E i comaschi lo stanno facendo. Dal giorno della sua morte un gruppo di persone continua, in silenzio, l’opera di carità di don Roberto mantenendo aperta quella che era la sua casa. Lì come in tanti luoghi di servizio della città la sua assenza si è trasformata in presenza costante e stimolo a donarsi.“Se manca don Roberto? Certo che manca.

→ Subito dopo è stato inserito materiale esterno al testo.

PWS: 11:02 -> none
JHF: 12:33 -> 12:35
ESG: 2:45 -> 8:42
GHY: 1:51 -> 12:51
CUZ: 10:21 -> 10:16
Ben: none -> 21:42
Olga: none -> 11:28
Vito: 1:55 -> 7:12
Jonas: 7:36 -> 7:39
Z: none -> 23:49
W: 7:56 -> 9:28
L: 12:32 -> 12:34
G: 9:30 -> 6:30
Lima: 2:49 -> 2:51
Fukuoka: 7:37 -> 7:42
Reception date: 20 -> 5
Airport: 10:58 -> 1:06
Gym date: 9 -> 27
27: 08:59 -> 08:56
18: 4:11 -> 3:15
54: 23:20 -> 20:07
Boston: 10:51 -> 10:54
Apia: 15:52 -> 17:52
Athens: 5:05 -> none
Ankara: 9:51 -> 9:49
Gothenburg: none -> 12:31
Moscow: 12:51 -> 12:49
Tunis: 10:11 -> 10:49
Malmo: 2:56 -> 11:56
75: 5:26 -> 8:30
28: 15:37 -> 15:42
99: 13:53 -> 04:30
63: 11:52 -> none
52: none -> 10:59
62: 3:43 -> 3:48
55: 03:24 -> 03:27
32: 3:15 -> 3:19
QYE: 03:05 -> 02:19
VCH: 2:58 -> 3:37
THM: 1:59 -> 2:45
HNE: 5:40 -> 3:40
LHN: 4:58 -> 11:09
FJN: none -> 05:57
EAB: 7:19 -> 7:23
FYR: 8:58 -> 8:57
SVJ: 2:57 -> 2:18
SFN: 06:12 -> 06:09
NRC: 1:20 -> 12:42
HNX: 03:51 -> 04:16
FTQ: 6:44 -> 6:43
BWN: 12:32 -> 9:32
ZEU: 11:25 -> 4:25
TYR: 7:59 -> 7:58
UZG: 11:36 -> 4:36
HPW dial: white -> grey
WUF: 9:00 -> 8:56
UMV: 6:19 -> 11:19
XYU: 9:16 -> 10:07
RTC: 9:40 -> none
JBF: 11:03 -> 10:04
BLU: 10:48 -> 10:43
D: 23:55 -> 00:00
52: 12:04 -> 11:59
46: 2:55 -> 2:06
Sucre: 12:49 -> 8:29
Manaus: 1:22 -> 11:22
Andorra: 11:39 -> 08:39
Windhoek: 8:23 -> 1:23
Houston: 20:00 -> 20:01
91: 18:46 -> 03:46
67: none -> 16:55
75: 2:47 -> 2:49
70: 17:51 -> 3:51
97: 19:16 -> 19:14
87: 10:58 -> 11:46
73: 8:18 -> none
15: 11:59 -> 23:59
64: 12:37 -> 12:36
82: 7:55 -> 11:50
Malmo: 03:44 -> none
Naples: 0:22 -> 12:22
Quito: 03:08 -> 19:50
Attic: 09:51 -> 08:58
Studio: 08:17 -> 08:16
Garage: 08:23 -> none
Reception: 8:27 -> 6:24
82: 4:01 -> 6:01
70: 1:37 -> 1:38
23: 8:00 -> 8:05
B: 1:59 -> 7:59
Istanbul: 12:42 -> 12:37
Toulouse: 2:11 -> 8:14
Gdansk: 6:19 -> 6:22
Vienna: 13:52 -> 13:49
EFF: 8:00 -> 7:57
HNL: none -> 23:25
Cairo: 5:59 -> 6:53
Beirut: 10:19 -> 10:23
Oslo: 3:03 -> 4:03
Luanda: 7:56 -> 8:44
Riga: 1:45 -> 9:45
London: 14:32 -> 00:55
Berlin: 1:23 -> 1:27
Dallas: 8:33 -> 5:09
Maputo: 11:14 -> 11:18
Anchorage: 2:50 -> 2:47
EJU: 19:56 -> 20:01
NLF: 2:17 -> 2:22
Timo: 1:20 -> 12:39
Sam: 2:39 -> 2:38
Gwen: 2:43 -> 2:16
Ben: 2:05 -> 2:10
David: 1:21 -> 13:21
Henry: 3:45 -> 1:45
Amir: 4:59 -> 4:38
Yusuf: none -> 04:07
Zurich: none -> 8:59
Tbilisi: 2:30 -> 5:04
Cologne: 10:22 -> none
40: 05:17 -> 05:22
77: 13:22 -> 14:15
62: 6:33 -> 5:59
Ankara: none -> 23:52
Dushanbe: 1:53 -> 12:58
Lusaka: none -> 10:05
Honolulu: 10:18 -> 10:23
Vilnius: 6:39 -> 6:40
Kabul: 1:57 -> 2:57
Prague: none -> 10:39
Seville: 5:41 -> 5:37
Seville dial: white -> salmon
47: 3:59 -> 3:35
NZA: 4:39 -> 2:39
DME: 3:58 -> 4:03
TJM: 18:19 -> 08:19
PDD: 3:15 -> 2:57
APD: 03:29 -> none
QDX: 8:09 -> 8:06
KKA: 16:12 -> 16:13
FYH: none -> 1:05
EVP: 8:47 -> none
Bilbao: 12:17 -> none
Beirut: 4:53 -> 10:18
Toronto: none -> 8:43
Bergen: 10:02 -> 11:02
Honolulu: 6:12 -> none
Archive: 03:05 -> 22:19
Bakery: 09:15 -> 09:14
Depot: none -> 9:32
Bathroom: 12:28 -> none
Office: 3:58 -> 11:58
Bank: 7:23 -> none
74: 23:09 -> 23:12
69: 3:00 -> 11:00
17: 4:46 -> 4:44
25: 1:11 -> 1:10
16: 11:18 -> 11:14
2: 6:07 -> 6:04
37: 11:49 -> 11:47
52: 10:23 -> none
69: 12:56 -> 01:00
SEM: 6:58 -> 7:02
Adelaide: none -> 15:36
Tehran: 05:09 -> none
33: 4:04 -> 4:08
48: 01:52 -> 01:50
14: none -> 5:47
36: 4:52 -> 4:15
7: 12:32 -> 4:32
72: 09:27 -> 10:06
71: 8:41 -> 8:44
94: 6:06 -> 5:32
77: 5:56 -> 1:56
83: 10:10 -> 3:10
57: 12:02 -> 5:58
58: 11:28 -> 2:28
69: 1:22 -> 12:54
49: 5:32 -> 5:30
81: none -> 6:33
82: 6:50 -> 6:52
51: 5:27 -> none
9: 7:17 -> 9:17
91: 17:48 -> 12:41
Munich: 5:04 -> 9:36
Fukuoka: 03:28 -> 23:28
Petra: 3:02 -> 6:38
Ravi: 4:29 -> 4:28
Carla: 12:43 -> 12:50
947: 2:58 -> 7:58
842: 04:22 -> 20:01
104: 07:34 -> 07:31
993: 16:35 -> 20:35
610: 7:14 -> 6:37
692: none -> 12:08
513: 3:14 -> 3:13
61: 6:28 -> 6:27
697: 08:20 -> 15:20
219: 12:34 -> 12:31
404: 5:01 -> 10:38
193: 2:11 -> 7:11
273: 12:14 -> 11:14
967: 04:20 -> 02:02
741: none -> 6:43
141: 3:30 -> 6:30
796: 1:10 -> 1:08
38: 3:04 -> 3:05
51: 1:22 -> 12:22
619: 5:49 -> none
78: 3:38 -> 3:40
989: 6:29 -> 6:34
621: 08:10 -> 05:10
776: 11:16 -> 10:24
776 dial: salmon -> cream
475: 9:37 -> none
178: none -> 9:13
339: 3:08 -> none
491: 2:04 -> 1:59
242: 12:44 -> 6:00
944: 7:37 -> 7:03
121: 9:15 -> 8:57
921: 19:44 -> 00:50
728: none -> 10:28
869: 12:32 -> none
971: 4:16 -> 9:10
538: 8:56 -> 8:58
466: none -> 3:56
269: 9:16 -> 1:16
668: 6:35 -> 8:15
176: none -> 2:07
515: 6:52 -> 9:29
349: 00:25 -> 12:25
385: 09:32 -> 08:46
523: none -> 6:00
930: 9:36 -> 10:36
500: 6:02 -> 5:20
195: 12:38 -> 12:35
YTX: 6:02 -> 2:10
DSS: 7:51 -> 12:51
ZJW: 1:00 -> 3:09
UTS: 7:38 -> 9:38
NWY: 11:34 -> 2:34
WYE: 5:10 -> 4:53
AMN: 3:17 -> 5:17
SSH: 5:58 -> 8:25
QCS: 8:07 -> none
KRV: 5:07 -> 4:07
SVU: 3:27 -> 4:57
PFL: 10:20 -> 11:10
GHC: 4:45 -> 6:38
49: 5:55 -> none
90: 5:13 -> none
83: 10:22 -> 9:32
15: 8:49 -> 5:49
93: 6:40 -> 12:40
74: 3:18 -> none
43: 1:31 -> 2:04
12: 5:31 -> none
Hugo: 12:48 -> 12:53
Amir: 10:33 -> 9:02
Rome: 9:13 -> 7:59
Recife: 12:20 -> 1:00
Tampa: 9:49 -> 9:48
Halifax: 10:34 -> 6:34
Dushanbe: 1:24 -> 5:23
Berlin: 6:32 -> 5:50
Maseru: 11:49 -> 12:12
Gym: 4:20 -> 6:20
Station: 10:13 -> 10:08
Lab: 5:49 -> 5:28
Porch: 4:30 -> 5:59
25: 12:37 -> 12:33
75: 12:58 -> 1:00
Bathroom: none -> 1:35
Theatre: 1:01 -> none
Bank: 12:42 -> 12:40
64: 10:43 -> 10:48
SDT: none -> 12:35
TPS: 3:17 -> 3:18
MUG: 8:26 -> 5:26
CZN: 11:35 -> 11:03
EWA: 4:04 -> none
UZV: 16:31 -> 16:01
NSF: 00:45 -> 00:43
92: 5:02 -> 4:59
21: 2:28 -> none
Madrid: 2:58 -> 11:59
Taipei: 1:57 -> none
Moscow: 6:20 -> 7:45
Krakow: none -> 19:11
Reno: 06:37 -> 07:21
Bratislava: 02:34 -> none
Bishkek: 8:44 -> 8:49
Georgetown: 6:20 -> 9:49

Era un punto di riferimento non solo per noi volontari, ma soprattutto per gli ospiti”, racconta Chiara Rusconi, presidente di Incroci, associazione che collabora al funzionamento della mensa di solidarietà di Casa Nazareth insieme alla Caritas, alle suore Guanelliane e ai Padri Vincenziani. “Nei giorni successivi alla sua morte eravamo spaesati – prosegue Chiara -. Ci ripetevamo: ora cosa facciamo? E la stessa inquietudine era vissuta dagli utenti della mensa. Erano spaesati perché per molti di loro don Roberto era un punto di riferimento insostituibile, davvero un padre.Poi pian piano abbiamo cercato di riprenderci e da quel dolore sento che è nata una nuova scia di entusiasmo, di voglia di portare avanti il suo esempio”.Alla mensa i volontari non sono mai mancati, anzi ne sono arrivati di nuovi e lo stesso è successo altrove. “Sono davvero convinta che la sua morte abbia fatto scattare delle molle – conclude la volontaria -. Sento la voglia di mettersi in gioco per non lasciare cadere il suo insegnamento e sappiamo che lui sarà con noi. Per ricordarcelo sempre, d’accordo con gli altri volontari, abbiamo voluto mettere una sua foto nella sala dove gli utenti consumano il pranzo e la cena. Così il suo ricordo sarà sempre con noi”.